“Your secret is that you don’t care as much as they do. You’re aloof to it all. Your job does not define you. You’re a chameleon, capable of playing their little game but not married to it.“
Wear a blazer on the first day. (You’re thinking, “Wow, she just jumps right into the nuts-and-bolts, huh? No clever intro, no scene-setting ‘color’ — just: boom, blazer. Wear a blazer.”) I’m serious. If at least the top half of you is wearing a suit, you will get respect. If your temp gigs are like mine, ones in which you’re babysitting the front desk because the receptionist rear-ended someone at a red light and has to be in court that day, and your day sometimes involves mindless tasks other people don’t want to do such as cutting out zillions of tiny name tags by hand or Scotch-taping Cheesecake Factory receipts to pieces of scrap paper to go into expense-report files, or taking care of the dishes or refilling the rolls of toilet paper in the employee bathroom — respect is crucial. People are already going to walk right by you without saying hello because you have the temp stamp branded upon your chest, hovering in a dim halo over your pate. They are already going to wonder whether it is worth the emotional investment to so much as learn your name, for you seem to them a creature as ephemeral as a cherry blossom. They are already going to wonder what your “deal” is, what shaky set of circumstances led to your accepting this job as a corporate babysitter. They will do all of this regardless of whether you heed my advice and wear a blazer. But at least you will feel better about yourself if you wear a blazer. Trust me on this.

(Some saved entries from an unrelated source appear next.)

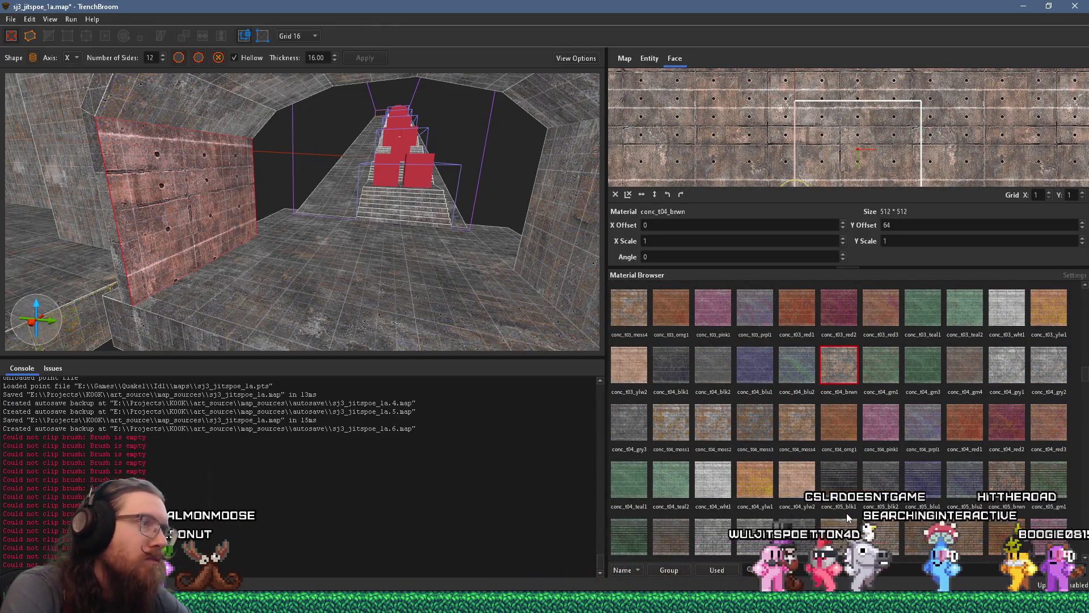
{"action": "left_click", "coordinate": [837, 427]}
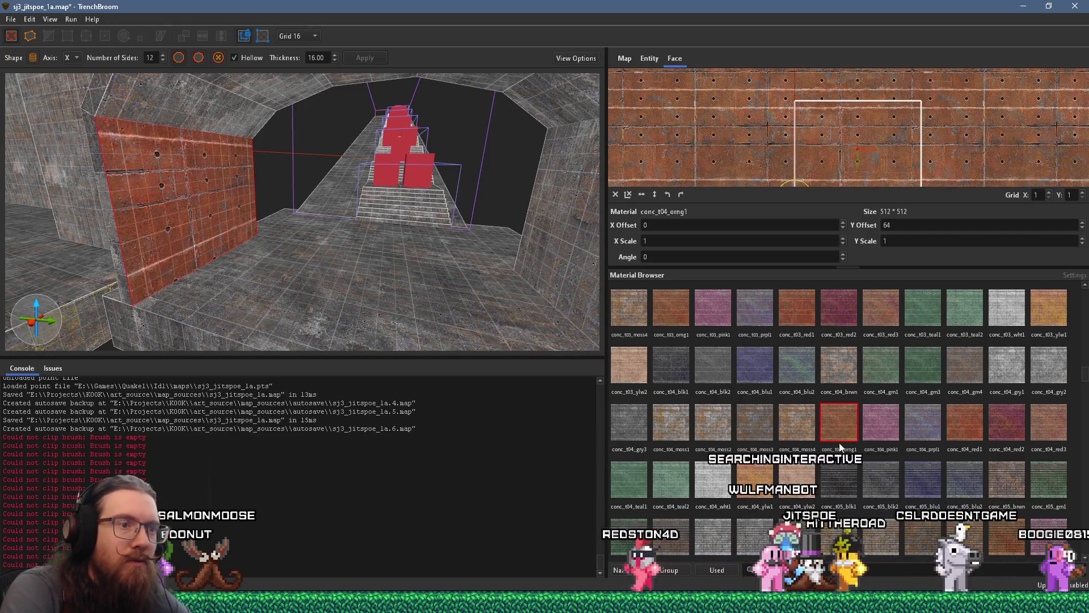
{"action": "left_click", "coordinate": [843, 489]}
{"action": "left_click", "coordinate": [845, 537]}
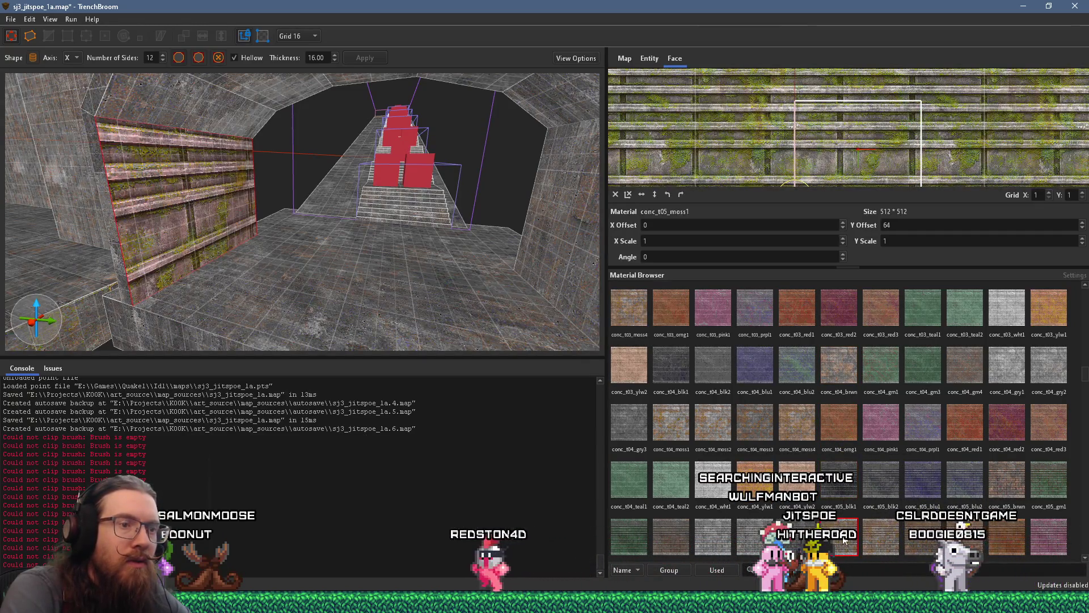
{"action": "scroll", "coordinate": [843, 539], "scroll_direction": "down", "scroll_amount": 2}
{"action": "left_click", "coordinate": [842, 485]}
{"action": "scroll", "coordinate": [841, 489], "scroll_direction": "down", "scroll_amount": 2}
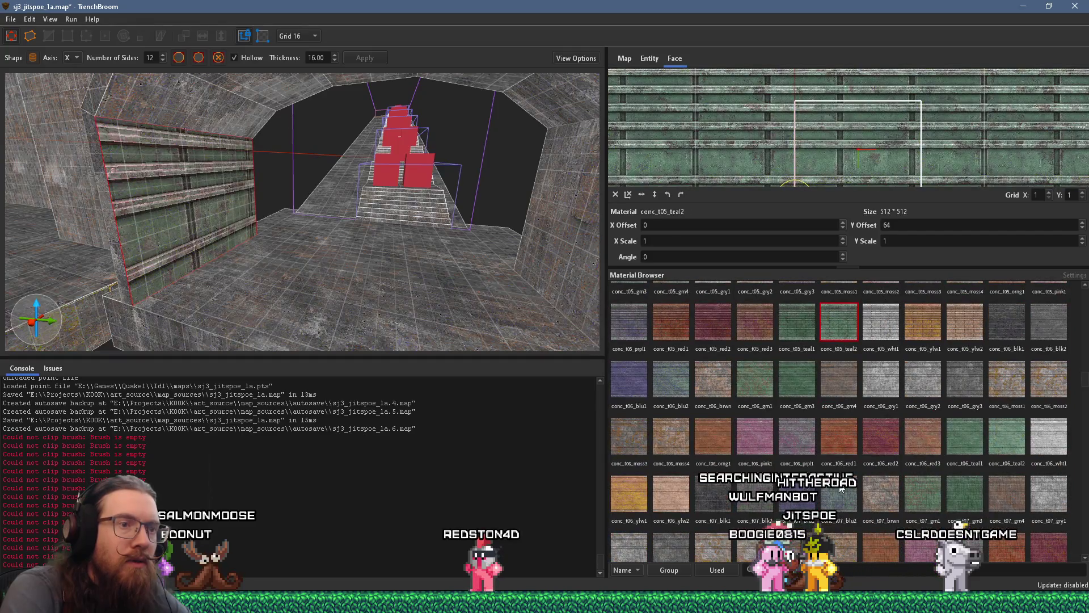
{"action": "left_click", "coordinate": [842, 489]}
{"action": "scroll", "coordinate": [841, 493], "scroll_direction": "down", "scroll_amount": 2}
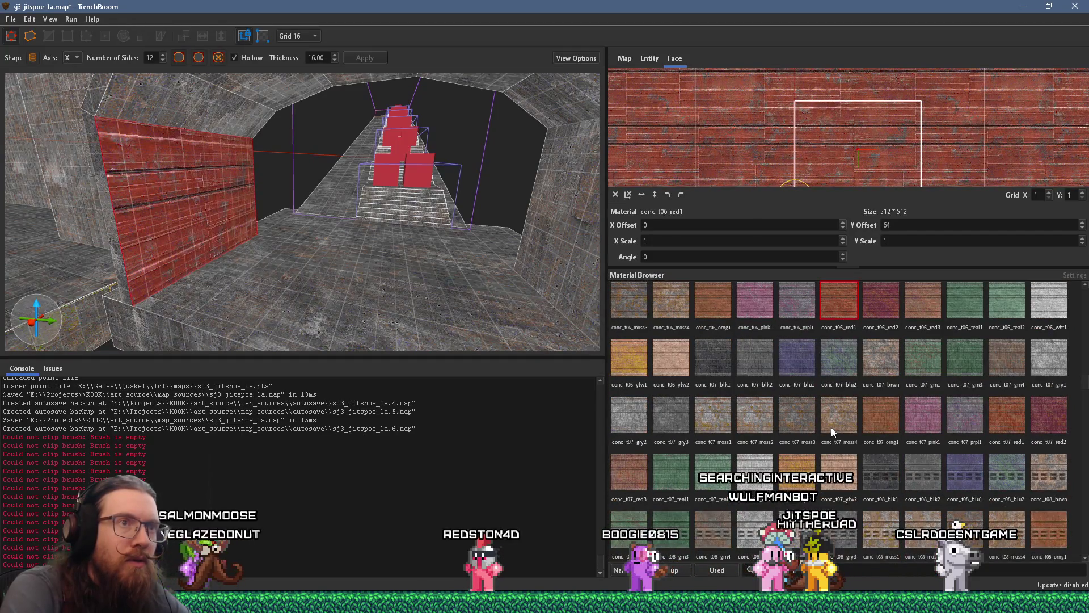
{"action": "left_click", "coordinate": [832, 431]}
{"action": "left_click", "coordinate": [841, 470]}
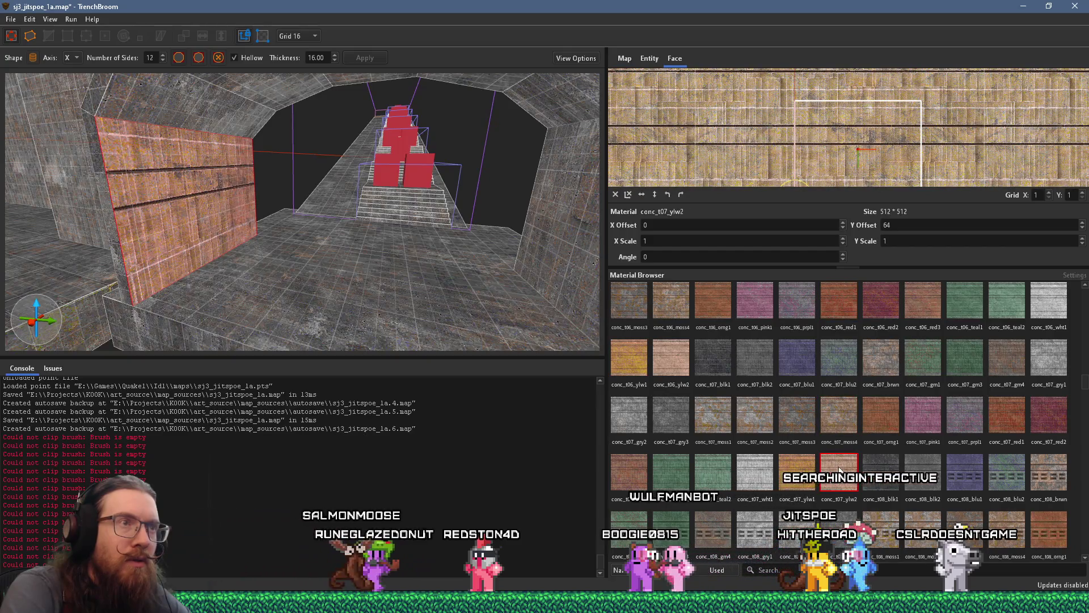
Test green, purple and conc_w01_blu1, then settle on mossy conc_w01_moss3.
{"action": "scroll", "coordinate": [811, 159], "scroll_direction": "down", "scroll_amount": 1}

After the first day, you have already worn a blazer, so you have proven yourself to be someone capable of projecting a professional image. However, the second day will set a pattern. Don’t wear a blazer again, or you will seem at best clueless and at worst insane. People will pity you: “Aww, I bet this is the only office she has ever worked in! She’s got her big-girl clothes on!” No, it is not the only time you have worked in an office, and you don’t want to let them get away with thinking that. So don’t wear a blazer the second day. But still look nice. I suggest a button-down shirt and a skirt or pants that are not khakis. In some fancier offices, khakis are for casual Fridays. A button-down shirt, a skirt or non-khaki pants — and nice shoes. I have actually known older people who judge a person’s character by his or her shoes. This is undeniably lame but a fact of life, and I am here to impart unto you facts of life, not tell you fairy tales. So wear your nice shoes. And not too much jewelry, especially not earrings if you are answering the phone all the goddamn time like I am.
A few days into the gig, if it’s a longer-term one lasting weeks or even a month or more, you will very likely want to dress a little flirty. No, not to win over some sleazy VIP — just to feel good about yourself. To remember that you are a woman and not an office-bot. There are probably appealing dudes (and chicks, if you prefer or also like those) who work in this office, and they are probably at least remotely in your age range. Perhaps you, like me, are in a satisfying and committed relationship. Well, good for you. Still, it’s only human to want members of the gender to which you are attracted to find *you* attractive, to wonder during idle moments what you’re like outside of the office, to imagine how charming you could be after a glass of wine or a cocktail, to envision you dancing at a club or having a relaxed non-work conversation at a low-key party. In short, to be able to conceive a version of you who is *not* glued to the reception desk with a phone to her ear. So go for it. You have my permission. Wear a clingy dress that is still long enough to pass for office-appropriate, so that if the schoolmarmish HR lady raises her eyebrows you can shrug innocently because the hem is in fact the required-by-some-stupid-
If you feel like trying something a little more advanced, especially if you’ve landed a longer-term gig, and *especially* if you fancy being offered something full-time (i.e. non-temp) and away from the reception desk — dress down. No, I’m serious. While wearing a blazer on Day 1 shows you know how to at least “walk the walk” of a serious professional if need be, dressing down connotes confidence. It means you are *not* some chump sweating in an interview suit in the lobby, incessantly clearing your throat and clutching your resume and straightening your tie. It means you are *not* so hungry for professional approval that you’ll mince about all day with your feet pinched in stilettos only to slip moaning into fuzzy-bunny slippers once you get home. Wear something comfy — jeans on a day that isn’t Friday, even. Wear shoes that are flat, and just look around you at all the high-heeled women shooting you jealous poison darts with their eyes. They only wish they felt that secure. What’s your secret?
Your secret is that you don’t care as much as they do. You’re aloof to it all. Your job does not define you. You’re a chameleon, capable of playing their little game but not married to it. You are not a delicate candle quivering in the economic winds — you’re not a candle at all. You have night vision, and will see what’s what long after they have run out of flashlights.
*For women! But there’s probably some way to apply this to male temps, too. That’s up to you, though–we can only do so much.